Spreadex Market Update

Reports of Tsipras climb down helps markets climb up




However, the minor changes found in Greece’s own new proposal (including the maintenance of island tax breaks alongside a slower implementation a raised retirement age) apparently still contain elements that will be ‘hard to accept’ for the Eurozone’s finance ministers. It also leaves the question of what is actually happening with the referendum on Sunday up in the air.

Wolfgang Schauble took his usual intransigent position that nothing has changed and that there is no firm basis for more negotiations, especially before the referendum; the German finance minister’s hard-line approach to Greece has remained consistent throughout this saga, and satisfying him is one of the biggest roadblocks standing in the way of a deal. The swell of negative dispatches that began to greet the news, of which Schauble was very much a part, couldn’t completely dissuade investors from piling into the Eurozone indices, even if they did fall away from their initial intraday highs. Yet of course it also leaves the chance for a sharp correction if this is all proven to be hot air, as it has been so many times in the past.
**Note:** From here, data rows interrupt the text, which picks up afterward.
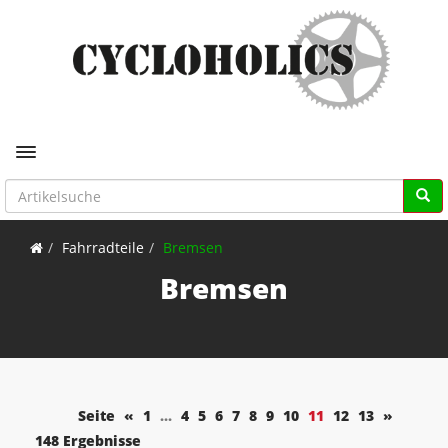
Toggle navigation
Fahrradteile
Bremsen
Bremsen
Seite
«
1
...
4
5
6
7
8
9
10
11
12
13
»
148 Ergebnisse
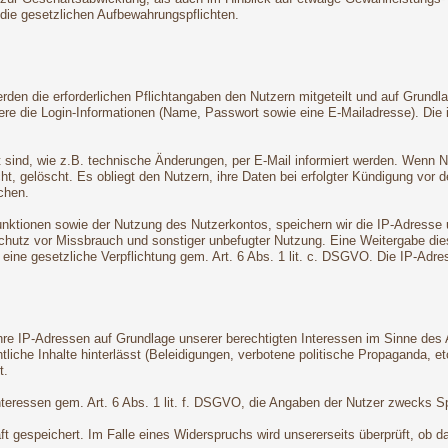
 die gesetzlichen Aufbewahrungspflichten.
den die erforderlichen Pflichtangaben den Nutzern mitgeteilt und auf Grundla
dere die Login-Informationen (Name, Passwort sowie eine E-Mailadresse). Di
t sind, wie z.B. technische Änderungen, per E-Mail informiert werden. Wenn 
ht, gelöscht. Es obliegt den Nutzern, ihre Daten bei erfolgter Kündigung vor 
chen.
tionen sowie der Nutzung des Nutzerkontos, speichern wir die IP-Adresse un
hutz vor Missbrauch und sonstiger unbefugter Nutzung. Eine Weitergabe dieser 
t eine gesetzliche Verpflichtung gem. Art. 6 Abs. 1 lit. c. DSGVO. Die IP-Ad
e IP-Adressen auf Grundlage unserer berechtigten Interessen im Sinne des Ar
liche Inhalte hinterlässt (Beleidigungen, verbotene politische Propaganda, et
t.
Interessen gem. Art. 6 Abs. 1 lit. f. DSGVO, die Angaben der Nutzer zwecks 
 gespeichert. Im Falle eines Widerspruchs wird unsererseits überprüft, ob da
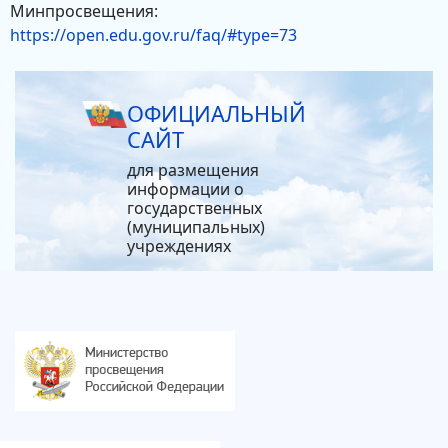
Минпросвещения:
https://open.edu.gov.ru/faq/#type=73
ОФИЦИАЛЬНЫЙ
САЙТ
для размещения
информации о
государственных
(муниципальных)
учреждениях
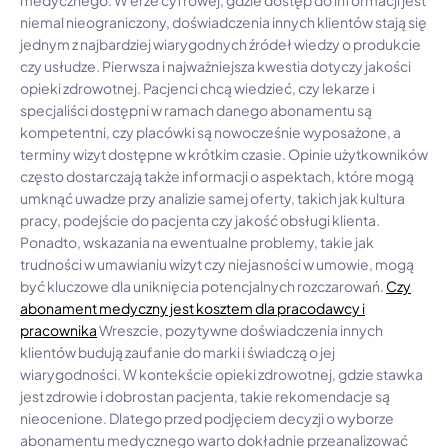
medycznego. W erze cyfrowej, gdzie dostęp do informacji jest
niemal nieograniczony, doświadczenia innych klientów stają się
jednym z najbardziej wiarygodnych źródeł wiedzy o produkcie
czy usłudze. Pierwsza i najważniejsza kwestia dotyczy jakości
opieki zdrowotnej. Pacjenci chcą wiedzieć, czy lekarze i
specjaliści dostępni w ramach danego abonamentu są
kompetentni, czy placówki są nowocześnie wyposażone, a
terminy wizyt dostępne w krótkim czasie. Opinie użytkowników
często dostarczają także informacji o aspektach, które mogą
umknąć uwadze przy analizie samej oferty, takich jak kultura
pracy, podejście do pacjenta czy jakość obsługi klienta.
Ponadto, wskazania na ewentualne problemy, takie jak
trudności w umawianiu wizyt czy niejasności w umowie, mogą
być kluczowe dla uniknięcia potencjalnych rozczarowań.
Czy
abonament medyczny jest kosztem dla pracodawcy i
pracownika
Wreszcie, pozytywne doświadczenia innych
klientów budują zaufanie do marki i świadczą o jej
wiarygodności. W kontekście opieki zdrowotnej, gdzie stawka
jest zdrowie i dobrostan pacjenta, takie rekomendacje są
nieocenione. Dlatego przed podjęciem decyzji o wyborze
abonamentu medycznego warto dokładnie przeanalizować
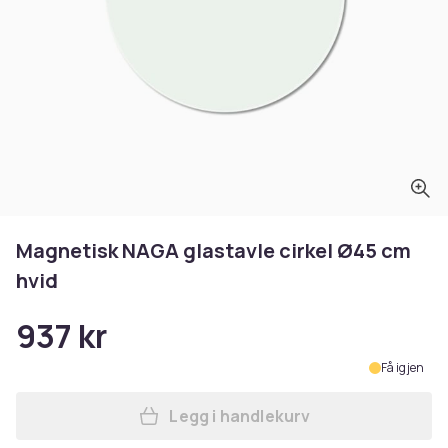
Magnetisk NAGA glastavle cirkel Ø45 cm
hvid
937 kr
Få igjen
Legg i handlekurv
Legg Magnetisk NAGA glasta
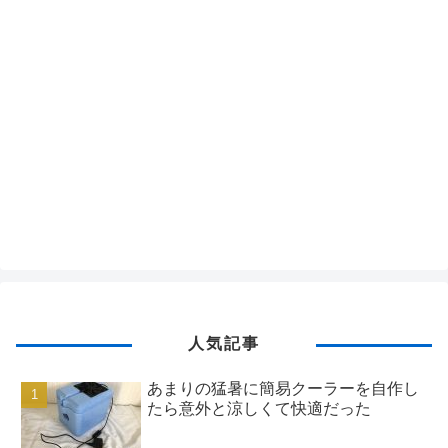
人気記事
あまりの猛暑に簡易クーラーを自作し
たら意外と涼しくて快適だった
The FTSE ran with the same Greek-deal eagerness as its continental cousins, jumping away from yesterday’s 5 and a half month lows in the process. The Tsipras-letter news came at the right time, allowing the index to ignore the UK’s worst manufacturing PMI for more than 2 years.

Whilst Europe attempts to decipher the latest deluge of Greek headlines, the US markets will have a solid afternoon of data to deal with. That blockbuster consumer confidence figure last night was the latest in a growing trend of hawkish data, a trend that will receive a rigorous work out with a double-whammy of manufacturing PMIs alongside the ADP non-farm number.